## TASKS FOR THIS EXERCISE
1. In the geo-logcursor race condition report, what error message does the transient failure produce?
2. Write the next part of the geo-logcursor race condition report, picking up after its last sentence.

## EXCERPTED TEXT
Race condition in `runit_service 'geo-logcursor'` during `gitlab-ctl reconfigure` in container environments

Summary

There is a race condition in the GitLab Omnibus reconfigure phase, specifically in the execution of the runit_service 'geo-logcursor' block inside:

files/gitlab-cookbooks/gitlab-ee/recipes/geo-logcursor.rb

During containerized GitLab startup (e.g. Docker), the runit_service call attempts to invoke sv restart geo-logcursor before runsvdir has spawned runsv for the new service.

This causes a transient but real failure:

fail: geo-logcursor: runsv not running

However, the service is correctly picked up by runsvdir a few seconds later, and everything works from that point forward. If the runit_service block in geo-logcursor.rb is commented out, the issue does not occur, because runsvdir has time to detect the symlink and spawn runsv before any sv command is invoked.

## DATA SECTION
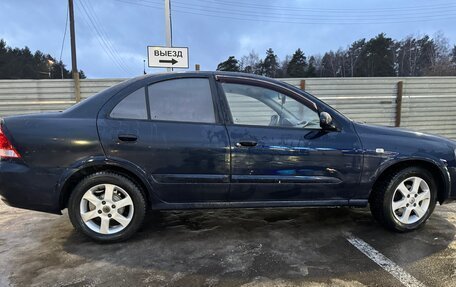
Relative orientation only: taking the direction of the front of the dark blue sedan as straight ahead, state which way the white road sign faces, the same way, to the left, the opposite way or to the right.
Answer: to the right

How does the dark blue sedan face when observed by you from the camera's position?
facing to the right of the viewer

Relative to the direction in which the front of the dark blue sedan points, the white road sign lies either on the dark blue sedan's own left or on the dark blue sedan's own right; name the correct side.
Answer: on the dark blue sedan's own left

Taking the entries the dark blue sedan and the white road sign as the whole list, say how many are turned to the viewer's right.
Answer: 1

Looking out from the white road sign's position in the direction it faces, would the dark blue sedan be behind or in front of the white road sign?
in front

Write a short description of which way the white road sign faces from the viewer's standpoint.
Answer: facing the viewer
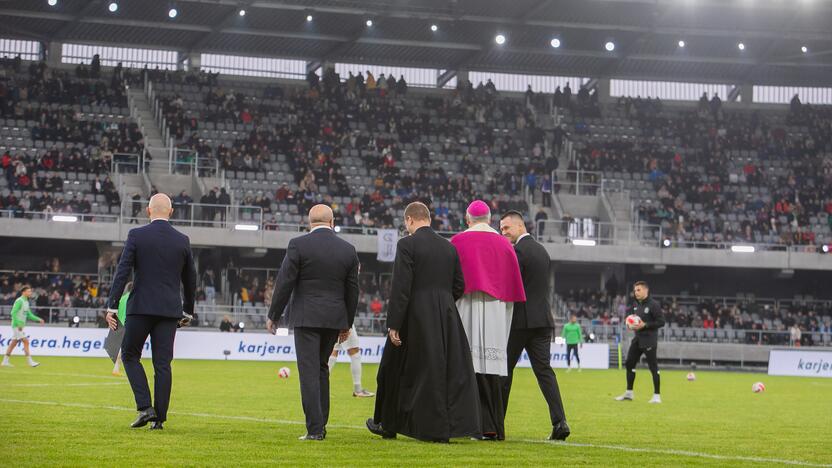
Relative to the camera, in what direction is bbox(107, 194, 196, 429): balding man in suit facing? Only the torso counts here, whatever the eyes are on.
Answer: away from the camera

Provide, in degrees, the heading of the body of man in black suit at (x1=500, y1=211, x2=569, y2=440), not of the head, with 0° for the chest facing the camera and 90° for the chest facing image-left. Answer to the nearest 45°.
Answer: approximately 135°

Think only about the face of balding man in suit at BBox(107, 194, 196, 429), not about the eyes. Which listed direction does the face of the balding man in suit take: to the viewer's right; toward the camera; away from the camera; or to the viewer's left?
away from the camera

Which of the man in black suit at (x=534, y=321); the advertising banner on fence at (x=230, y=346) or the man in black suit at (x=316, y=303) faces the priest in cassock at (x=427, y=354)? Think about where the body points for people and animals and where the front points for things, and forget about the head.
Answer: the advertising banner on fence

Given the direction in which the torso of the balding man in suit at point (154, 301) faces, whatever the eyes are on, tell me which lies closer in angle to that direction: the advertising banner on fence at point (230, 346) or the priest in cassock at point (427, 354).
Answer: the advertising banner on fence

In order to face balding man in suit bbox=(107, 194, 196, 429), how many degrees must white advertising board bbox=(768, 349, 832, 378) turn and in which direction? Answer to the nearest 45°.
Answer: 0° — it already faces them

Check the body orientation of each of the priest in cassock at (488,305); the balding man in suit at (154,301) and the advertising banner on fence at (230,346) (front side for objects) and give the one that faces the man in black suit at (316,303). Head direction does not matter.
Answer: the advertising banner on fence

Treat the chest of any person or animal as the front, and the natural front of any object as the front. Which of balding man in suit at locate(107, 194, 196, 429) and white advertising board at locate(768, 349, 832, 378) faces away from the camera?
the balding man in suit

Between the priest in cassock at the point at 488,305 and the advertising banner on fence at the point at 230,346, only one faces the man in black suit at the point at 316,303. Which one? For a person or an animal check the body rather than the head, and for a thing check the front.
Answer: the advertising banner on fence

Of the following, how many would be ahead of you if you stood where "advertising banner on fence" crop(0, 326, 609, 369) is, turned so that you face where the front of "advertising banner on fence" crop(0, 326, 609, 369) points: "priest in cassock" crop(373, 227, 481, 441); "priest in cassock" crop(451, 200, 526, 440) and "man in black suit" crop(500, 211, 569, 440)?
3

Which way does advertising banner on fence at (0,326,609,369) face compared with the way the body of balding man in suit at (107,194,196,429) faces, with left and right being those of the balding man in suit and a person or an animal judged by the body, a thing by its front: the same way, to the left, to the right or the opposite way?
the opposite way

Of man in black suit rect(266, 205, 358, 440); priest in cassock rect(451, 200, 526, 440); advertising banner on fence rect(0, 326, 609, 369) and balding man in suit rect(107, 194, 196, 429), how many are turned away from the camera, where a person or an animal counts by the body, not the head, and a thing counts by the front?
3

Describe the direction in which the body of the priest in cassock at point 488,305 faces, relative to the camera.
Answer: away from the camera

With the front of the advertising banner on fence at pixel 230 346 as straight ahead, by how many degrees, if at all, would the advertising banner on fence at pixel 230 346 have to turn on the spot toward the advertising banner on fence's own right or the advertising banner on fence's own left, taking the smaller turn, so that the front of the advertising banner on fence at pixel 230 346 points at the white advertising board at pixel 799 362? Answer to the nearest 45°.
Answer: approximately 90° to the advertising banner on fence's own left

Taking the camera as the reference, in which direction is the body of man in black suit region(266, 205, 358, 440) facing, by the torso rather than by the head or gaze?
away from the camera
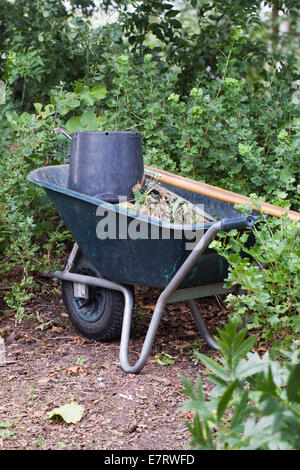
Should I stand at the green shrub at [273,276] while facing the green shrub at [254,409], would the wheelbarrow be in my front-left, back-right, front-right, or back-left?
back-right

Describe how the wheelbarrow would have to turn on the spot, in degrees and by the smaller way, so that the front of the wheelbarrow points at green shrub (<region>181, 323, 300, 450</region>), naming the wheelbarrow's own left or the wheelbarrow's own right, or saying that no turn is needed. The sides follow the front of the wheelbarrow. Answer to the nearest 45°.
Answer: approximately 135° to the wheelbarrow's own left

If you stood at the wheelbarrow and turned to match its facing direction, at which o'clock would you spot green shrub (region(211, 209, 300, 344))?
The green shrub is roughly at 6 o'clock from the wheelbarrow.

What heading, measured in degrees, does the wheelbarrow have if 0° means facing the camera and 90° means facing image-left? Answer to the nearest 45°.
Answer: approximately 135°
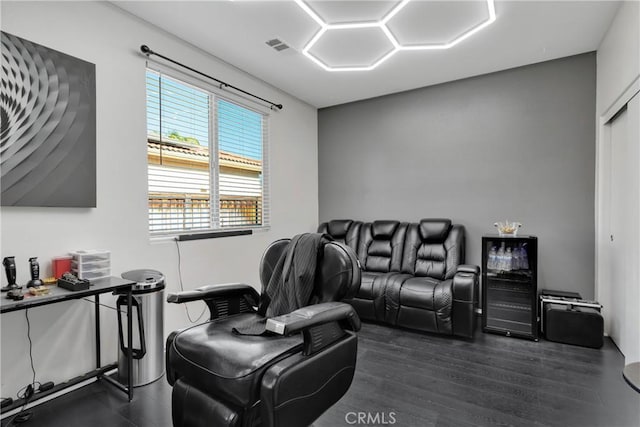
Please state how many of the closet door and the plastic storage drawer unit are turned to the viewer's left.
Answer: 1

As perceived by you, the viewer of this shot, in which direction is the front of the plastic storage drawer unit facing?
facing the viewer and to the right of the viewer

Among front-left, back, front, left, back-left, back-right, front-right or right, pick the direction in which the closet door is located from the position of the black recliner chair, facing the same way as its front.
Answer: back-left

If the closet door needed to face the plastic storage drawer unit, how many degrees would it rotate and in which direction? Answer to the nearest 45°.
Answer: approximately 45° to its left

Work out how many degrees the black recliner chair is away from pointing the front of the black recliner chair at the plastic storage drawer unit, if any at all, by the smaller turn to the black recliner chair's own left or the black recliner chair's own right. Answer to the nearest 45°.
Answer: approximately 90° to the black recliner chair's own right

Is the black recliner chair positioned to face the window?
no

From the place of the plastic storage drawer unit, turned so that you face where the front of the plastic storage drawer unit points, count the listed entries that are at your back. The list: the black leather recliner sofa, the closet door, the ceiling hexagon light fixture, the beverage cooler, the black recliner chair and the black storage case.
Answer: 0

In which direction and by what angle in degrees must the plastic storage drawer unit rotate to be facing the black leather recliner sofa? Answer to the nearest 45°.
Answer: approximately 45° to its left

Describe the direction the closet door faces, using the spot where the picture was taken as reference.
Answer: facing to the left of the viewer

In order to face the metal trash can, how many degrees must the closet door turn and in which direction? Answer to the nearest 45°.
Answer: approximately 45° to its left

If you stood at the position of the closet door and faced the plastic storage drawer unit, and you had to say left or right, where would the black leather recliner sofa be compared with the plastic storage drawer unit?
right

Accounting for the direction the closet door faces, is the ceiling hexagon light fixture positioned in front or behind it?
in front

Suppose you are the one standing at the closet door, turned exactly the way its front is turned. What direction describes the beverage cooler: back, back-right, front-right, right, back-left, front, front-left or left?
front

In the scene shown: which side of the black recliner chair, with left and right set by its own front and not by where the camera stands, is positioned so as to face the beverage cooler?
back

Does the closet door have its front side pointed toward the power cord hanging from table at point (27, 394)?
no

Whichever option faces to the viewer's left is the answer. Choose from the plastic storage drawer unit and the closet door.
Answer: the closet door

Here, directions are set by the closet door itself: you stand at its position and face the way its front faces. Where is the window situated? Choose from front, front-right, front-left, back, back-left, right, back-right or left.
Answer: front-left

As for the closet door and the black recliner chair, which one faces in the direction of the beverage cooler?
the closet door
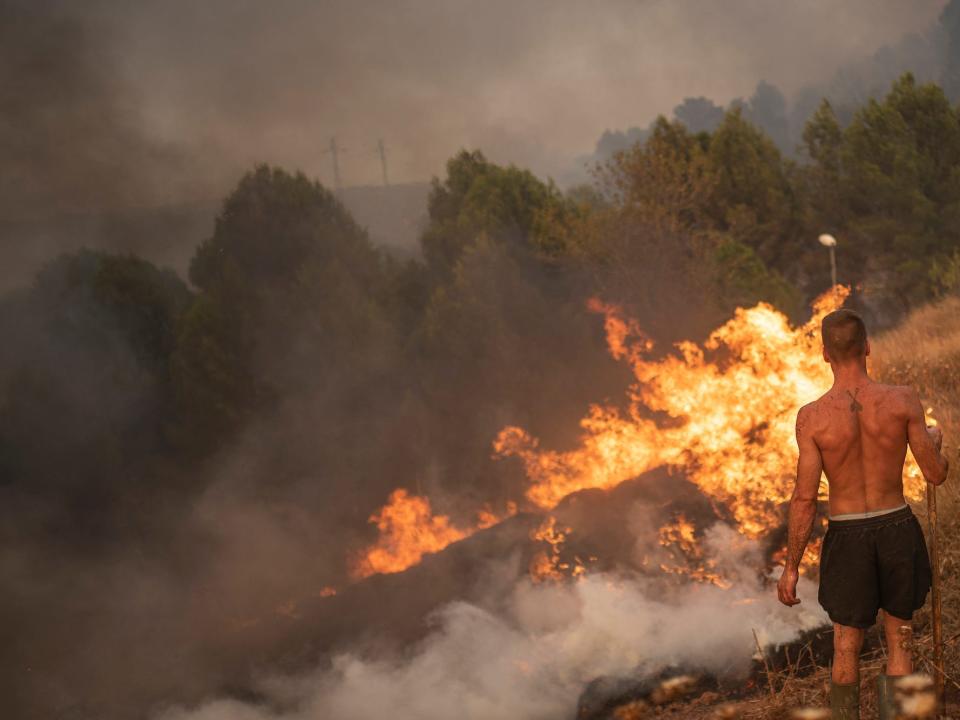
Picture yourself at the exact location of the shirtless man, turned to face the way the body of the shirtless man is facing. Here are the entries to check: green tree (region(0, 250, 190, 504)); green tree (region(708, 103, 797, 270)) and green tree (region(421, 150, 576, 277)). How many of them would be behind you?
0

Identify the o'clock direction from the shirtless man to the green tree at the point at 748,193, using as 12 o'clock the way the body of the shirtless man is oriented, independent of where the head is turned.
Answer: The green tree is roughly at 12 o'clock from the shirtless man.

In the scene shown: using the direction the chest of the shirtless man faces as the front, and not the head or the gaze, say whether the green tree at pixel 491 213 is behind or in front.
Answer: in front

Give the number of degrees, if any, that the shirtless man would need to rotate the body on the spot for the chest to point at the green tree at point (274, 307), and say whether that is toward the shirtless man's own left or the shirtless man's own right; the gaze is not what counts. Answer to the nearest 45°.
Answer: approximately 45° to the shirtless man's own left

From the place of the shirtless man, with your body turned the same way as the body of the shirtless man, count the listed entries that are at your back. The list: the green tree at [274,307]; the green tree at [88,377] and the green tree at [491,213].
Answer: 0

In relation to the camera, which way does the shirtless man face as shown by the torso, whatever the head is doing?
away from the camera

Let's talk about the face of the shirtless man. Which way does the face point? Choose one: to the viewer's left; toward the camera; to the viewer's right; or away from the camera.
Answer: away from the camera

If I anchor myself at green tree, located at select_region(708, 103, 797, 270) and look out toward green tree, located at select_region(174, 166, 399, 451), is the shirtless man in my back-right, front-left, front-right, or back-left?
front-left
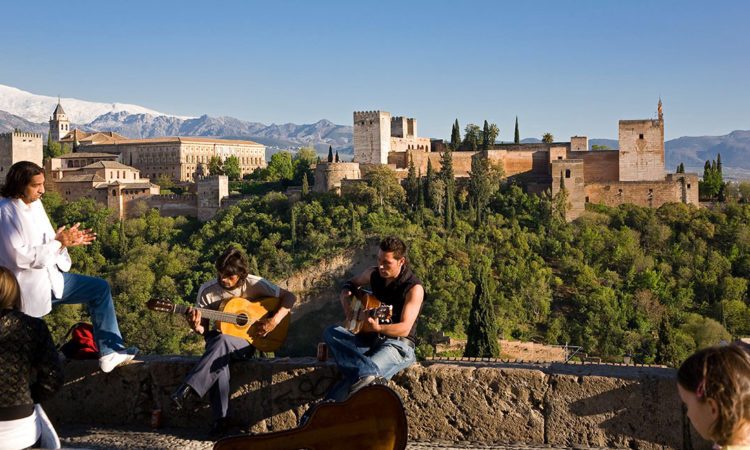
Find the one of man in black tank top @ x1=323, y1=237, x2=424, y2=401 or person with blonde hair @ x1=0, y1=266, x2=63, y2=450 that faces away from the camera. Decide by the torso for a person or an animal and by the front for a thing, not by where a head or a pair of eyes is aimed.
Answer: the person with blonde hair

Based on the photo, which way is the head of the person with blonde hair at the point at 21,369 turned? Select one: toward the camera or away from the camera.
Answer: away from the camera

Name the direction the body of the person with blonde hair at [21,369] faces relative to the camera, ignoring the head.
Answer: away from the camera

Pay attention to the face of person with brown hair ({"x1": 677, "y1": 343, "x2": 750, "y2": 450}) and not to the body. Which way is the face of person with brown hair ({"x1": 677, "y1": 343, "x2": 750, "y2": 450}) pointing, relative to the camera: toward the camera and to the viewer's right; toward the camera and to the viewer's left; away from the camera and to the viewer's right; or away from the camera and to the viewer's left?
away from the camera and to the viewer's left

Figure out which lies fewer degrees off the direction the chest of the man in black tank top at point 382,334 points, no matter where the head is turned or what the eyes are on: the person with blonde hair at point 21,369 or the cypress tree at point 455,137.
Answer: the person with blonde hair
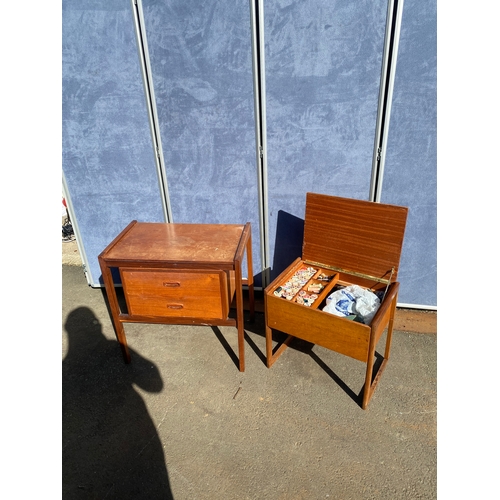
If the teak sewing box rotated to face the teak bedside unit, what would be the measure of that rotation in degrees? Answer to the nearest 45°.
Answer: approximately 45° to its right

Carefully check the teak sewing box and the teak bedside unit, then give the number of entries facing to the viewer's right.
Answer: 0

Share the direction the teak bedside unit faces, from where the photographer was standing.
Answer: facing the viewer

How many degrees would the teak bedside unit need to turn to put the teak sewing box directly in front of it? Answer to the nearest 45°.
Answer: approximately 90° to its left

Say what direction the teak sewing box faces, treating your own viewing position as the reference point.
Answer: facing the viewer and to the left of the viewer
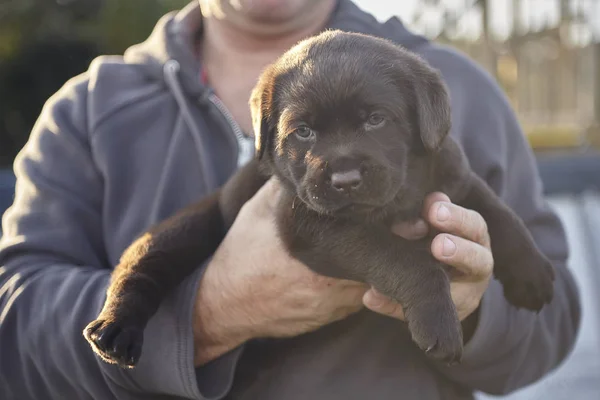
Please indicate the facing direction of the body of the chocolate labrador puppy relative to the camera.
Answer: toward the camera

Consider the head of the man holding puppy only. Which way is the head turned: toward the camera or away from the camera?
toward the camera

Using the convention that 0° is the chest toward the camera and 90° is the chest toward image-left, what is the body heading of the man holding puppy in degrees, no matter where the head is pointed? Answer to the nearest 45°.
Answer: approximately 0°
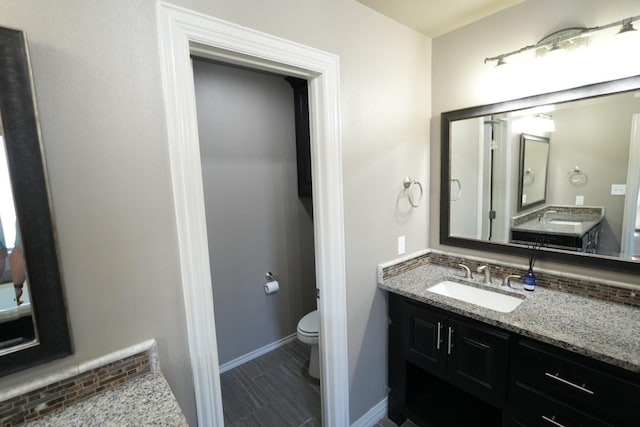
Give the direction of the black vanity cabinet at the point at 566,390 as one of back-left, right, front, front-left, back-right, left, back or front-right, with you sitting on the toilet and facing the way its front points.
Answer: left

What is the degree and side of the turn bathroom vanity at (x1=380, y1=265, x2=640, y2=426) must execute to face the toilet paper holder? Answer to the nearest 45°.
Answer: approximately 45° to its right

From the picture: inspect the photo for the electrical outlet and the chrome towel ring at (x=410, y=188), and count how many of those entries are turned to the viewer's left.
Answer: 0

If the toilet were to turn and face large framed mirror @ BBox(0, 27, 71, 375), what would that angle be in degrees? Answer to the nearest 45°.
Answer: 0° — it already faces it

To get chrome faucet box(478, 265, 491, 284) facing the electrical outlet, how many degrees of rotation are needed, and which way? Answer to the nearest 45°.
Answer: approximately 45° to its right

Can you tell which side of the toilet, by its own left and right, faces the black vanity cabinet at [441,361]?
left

## RESULTS OF THE TASKS
1. fail: geo-logcursor: runsv not running

2.
Relevant code

execute 'restart geo-logcursor' do
  command '/opt/gitlab/bin/gitlab-ctl restart geo-logcursor'
  action :nothing
  dependent_services.map { |svc| subscribes :run, "runit_service[#{svc}]" }
  notifies :restart, "runit_service[puma]" if omnibus_helper.should_notify?('puma')
end

Steps to reproduce

Deploy GitLab EE in a Docker container.
Enable geo-logcursor in gitlab.rb
Ensure gitlab-ctl reconfigure runs during container startup.
Observe logs during reconfigure.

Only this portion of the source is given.